Raison pour laquelle chacun avait le cœur fendu, il y a un an à Pyeongchang, de le voir traverser les Jeux olympiques comme une ombre, les jambes en Corée mais la tête en France, où sa compagne était atteinte d’une maladie grave comme il l’a révélé après les Jeux.

Cauchemar à Pyeongchang

Après les deux premières épreuves (48e du sprint, 44e de la poursuite), Stéphane Bouthiaux lui avait signifié sa non-sélection pour les relais et proposé de rentrer auprès de sa famille : « Rien n’aurait pu l’empêcher de venir, parce que c’était les JO, sauf qu’on s’est rendu compte une fois sur place que ça n’allait plus du tout. Il fallait le sortir du truc et quand je lui ai proposé de rentrer, il m’a dit tout de suite : Oui, et le plus vite possible. »
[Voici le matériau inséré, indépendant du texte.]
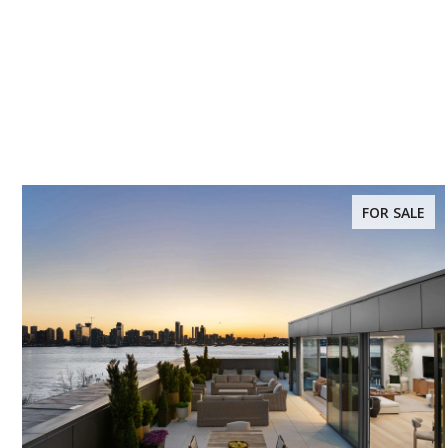
FOR SALE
Dans l’avion, Fillon-Maillet pleure, un peu, et réfléchit, beaucoup. Refuse de décrocher pour la fin de saison et, à l’inverse, se remet en selle, au point de monter, pendant les finales de la Coupe du monde en Sibérie, sur ses premiers podiums de l’année.
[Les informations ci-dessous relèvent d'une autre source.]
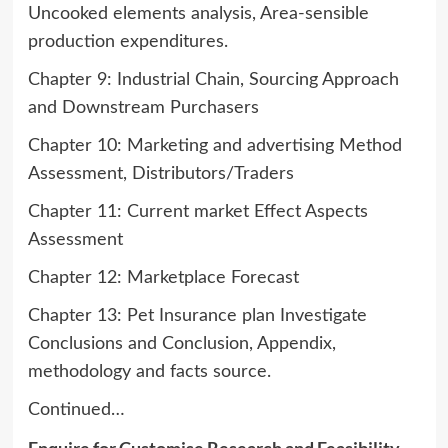
Uncooked elements analysis, Area-sensible
production expenditures.
Chapter 9: Industrial Chain, Sourcing Approach
and Downstream Purchasers
Chapter 10: Marketing and advertising Method
Assessment, Distributors/Traders
Chapter 11: Current market Effect Aspects
Assessment
Chapter 12: Marketplace Forecast
Chapter 13: Pet Insurance plan Investigate
Conclusions and Conclusion, Appendix,
methodology and facts source.
Continued…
De quoi se motiver pour l’intersaison, comme l’a découvert le nouvel entraîneur du tir des Bleus, l’Italien Patrick Favre, qui dit avoir rencontré peu d’athlètes comme lui. « C’est quelqu’un qui bosse beaucoup, finit les séances vraiment fatigué, sait se remettre en cause et en même temps n’a peur d’aucun adversaire. Il arrive à rester dans sa bulle au tir, même en confrontation. »

C’est d’ailleurs pourquoi il excelle dans la poursuite et la « mass-start », les disciplines dans lesquelles il a remporté ses deux premières victoires en Coupe du monde, en janvier et février. Seul Johannes Boe, intouchable, le devance au classement de ces spécialités.

« Il est dans la continuité des promesses qu’il montre depuis deux ou trois ans, estime Martin Fourcade. Ensuite, la différence, c’est qu’il a su saisir sa chance au bon moment. » Quand la place dans la lumière s’est libérée.